Description of the task => The whole listing should come back exactly as written, except for the pictures.

• • • •

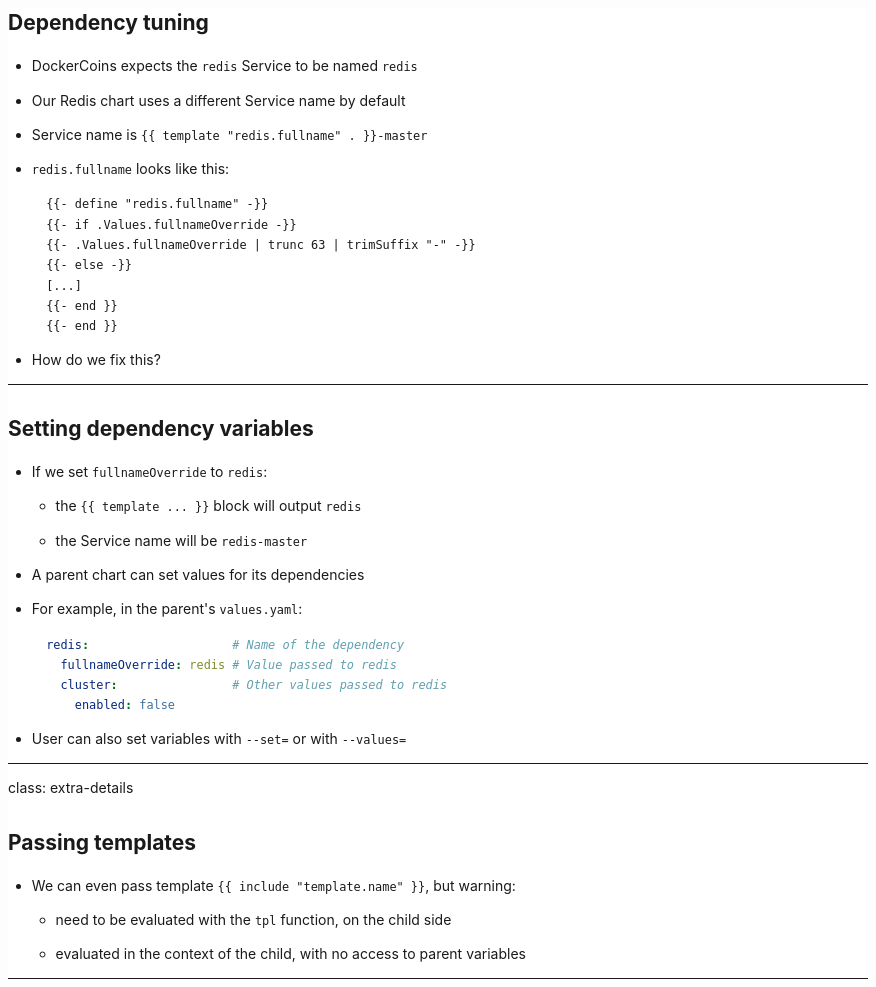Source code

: 
## Dependency tuning

- DockerCoins expects the `redis` Service to be named `redis`

- Our Redis chart uses a different Service name by default

- Service name is `{{ template "redis.fullname" . }}-master`

- `redis.fullname` looks like this:
  ```
    {{- define "redis.fullname" -}}
    {{- if .Values.fullnameOverride -}}
    {{- .Values.fullnameOverride | trunc 63 | trimSuffix "-" -}}
    {{- else -}}
    [...]
    {{- end }}
    {{- end }}
  ```

- How do we fix this?

---

## Setting dependency variables

- If we set `fullnameOverride` to `redis`:

  - the `{{ template ... }}` block will output `redis`

  - the Service name will be `redis-master`

- A parent chart can set values for its dependencies

- For example, in the parent's `values.yaml`:

  ```yaml
    redis:                    # Name of the dependency
      fullnameOverride: redis # Value passed to redis
      cluster:                # Other values passed to redis
        enabled: false
  ```

- User can also set variables with `--set=` or with `--values=`

---

class: extra-details

## Passing templates

- We can even pass template `{{ include "template.name" }}`, but warning:

   - need to be evaluated with the `tpl` function, on the child side

   - evaluated in the context of the child, with no access to parent variables



---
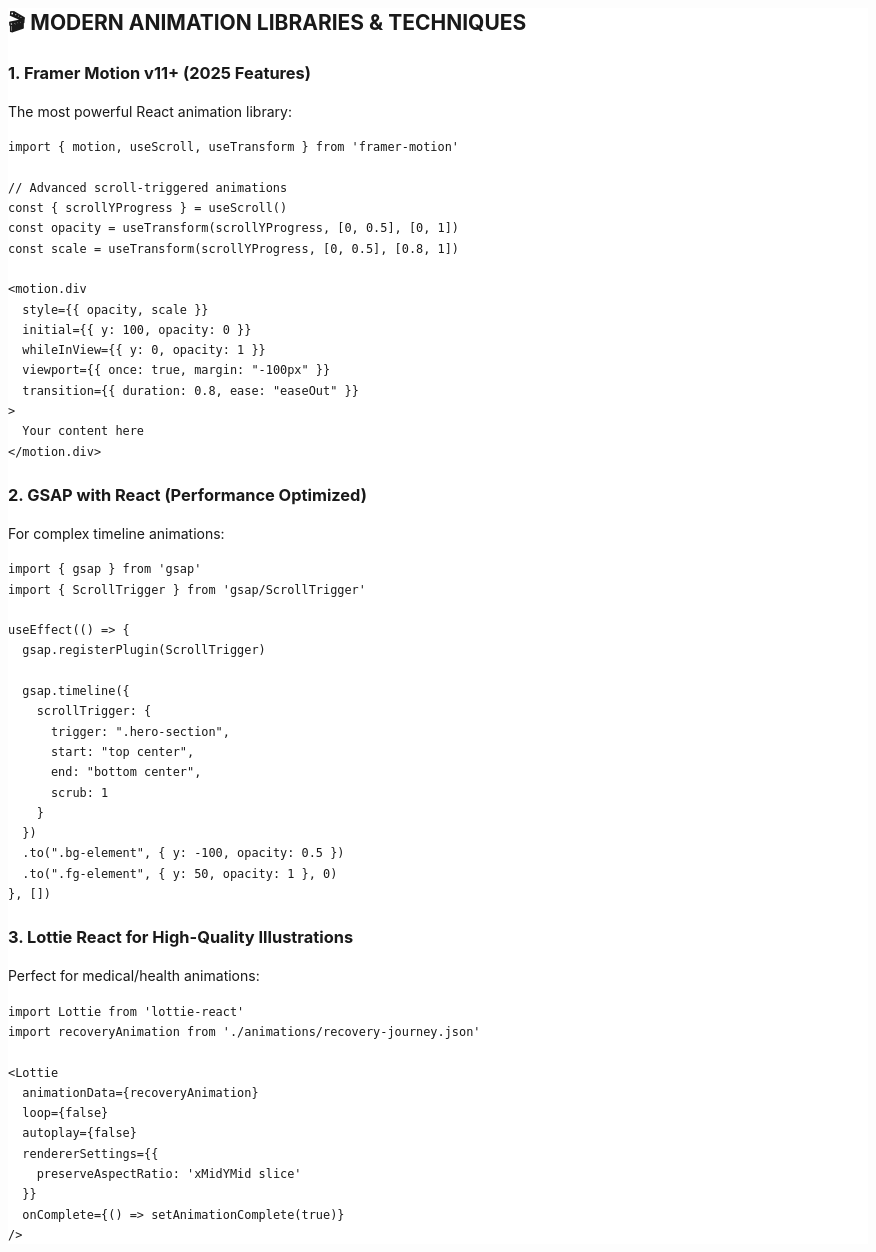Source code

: ## 🎬 **MODERN ANIMATION LIBRARIES & TECHNIQUES**

### **1. Framer Motion v11+ (2025 Features)**
The most powerful React animation library:

```tsx
import { motion, useScroll, useTransform } from 'framer-motion'

// Advanced scroll-triggered animations
const { scrollYProgress } = useScroll()
const opacity = useTransform(scrollYProgress, [0, 0.5], [0, 1])
const scale = useTransform(scrollYProgress, [0, 0.5], [0.8, 1])

<motion.div
  style={{ opacity, scale }}
  initial={{ y: 100, opacity: 0 }}
  whileInView={{ y: 0, opacity: 1 }}
  viewport={{ once: true, margin: "-100px" }}
  transition={{ duration: 0.8, ease: "easeOut" }}
>
  Your content here
</motion.div>
```

### **2. GSAP with React (Performance Optimized)**
For complex timeline animations:

```tsx
import { gsap } from 'gsap'
import { ScrollTrigger } from 'gsap/ScrollTrigger'

useEffect(() => {
  gsap.registerPlugin(ScrollTrigger)
  
  gsap.timeline({
    scrollTrigger: {
      trigger: ".hero-section",
      start: "top center",
      end: "bottom center",
      scrub: 1
    }
  })
  .to(".bg-element", { y: -100, opacity: 0.5 })
  .to(".fg-element", { y: 50, opacity: 1 }, 0)
}, [])
```

### **3. Lottie React for High-Quality Illustrations**
Perfect for medical/health animations:

```tsx
import Lottie from 'lottie-react'
import recoveryAnimation from './animations/recovery-journey.json'

<Lottie 
  animationData={recoveryAnimation}
  loop={false}
  autoplay={false}
  rendererSettings={{
    preserveAspectRatio: 'xMidYMid slice'
  }}
  onComplete={() => setAnimationComplete(true)}
/>
```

• • • •

Answer to this exercise =>
Source code

: 
## Dependency tuning

- DockerCoins expects the `redis` Service to be named `redis`

- Our Redis chart uses a different Service name by default

- Service name is `{{ template "redis.fullname" . }}-master`

- `redis.fullname` looks like this:
  ```
    {{- define "redis.fullname" -}}
    {{- if .Values.fullnameOverride -}}
    {{- .Values.fullnameOverride | trunc 63 | trimSuffix "-" -}}
    {{- else -}}
    [...]
    {{- end }}
    {{- end }}
  ```

- How do we fix this?

---

## Setting dependency variables

- If we set `fullnameOverride` to `redis`:

  - the `{{ template ... }}` block will output `redis`

  - the Service name will be `redis-master`

- A parent chart can set values for its dependencies

- For example, in the parent's `values.yaml`:

  ```yaml
    redis:                    # Name of the dependency
      fullnameOverride: redis # Value passed to redis
      cluster:                # Other values passed to redis
        enabled: false
  ```

- User can also set variables with `--set=` or with `--values=`

---

class: extra-details

## Passing templates

- We can even pass template `{{ include "template.name" }}`, but warning:

   - need to be evaluated with the `tpl` function, on the child side

   - evaluated in the context of the child, with no access to parent variables



---
Source code

: ## 🎬 **MODERN ANIMATION LIBRARIES & TECHNIQUES**

### **1. Framer Motion v11+ (2025 Features)**
The most powerful React animation library:

```tsx
import { motion, useScroll, useTransform } from 'framer-motion'

// Advanced scroll-triggered animations
const { scrollYProgress } = useScroll()
const opacity = useTransform(scrollYProgress, [0, 0.5], [0, 1])
const scale = useTransform(scrollYProgress, [0, 0.5], [0.8, 1])

<motion.div
  style={{ opacity, scale }}
  initial={{ y: 100, opacity: 0 }}
  whileInView={{ y: 0, opacity: 1 }}
  viewport={{ once: true, margin: "-100px" }}
  transition={{ duration: 0.8, ease: "easeOut" }}
>
  Your content here
</motion.div>
```

### **2. GSAP with React (Performance Optimized)**
For complex timeline animations:

```tsx
import { gsap } from 'gsap'
import { ScrollTrigger } from 'gsap/ScrollTrigger'

useEffect(() => {
  gsap.registerPlugin(ScrollTrigger)
  
  gsap.timeline({
    scrollTrigger: {
      trigger: ".hero-section",
      start: "top center",
      end: "bottom center",
      scrub: 1
    }
  })
  .to(".bg-element", { y: -100, opacity: 0.5 })
  .to(".fg-element", { y: 50, opacity: 1 }, 0)
}, [])
```

### **3. Lottie React for High-Quality Illustrations**
Perfect for medical/health animations:

```tsx
import Lottie from 'lottie-react'
import recoveryAnimation from './animations/recovery-journey.json'

<Lottie 
  animationData={recoveryAnimation}
  loop={false}
  autoplay={false}
  rendererSettings={{
    preserveAspectRatio: 'xMidYMid slice'
  }}
  onComplete={() => setAnimationComplete(true)}
/>
```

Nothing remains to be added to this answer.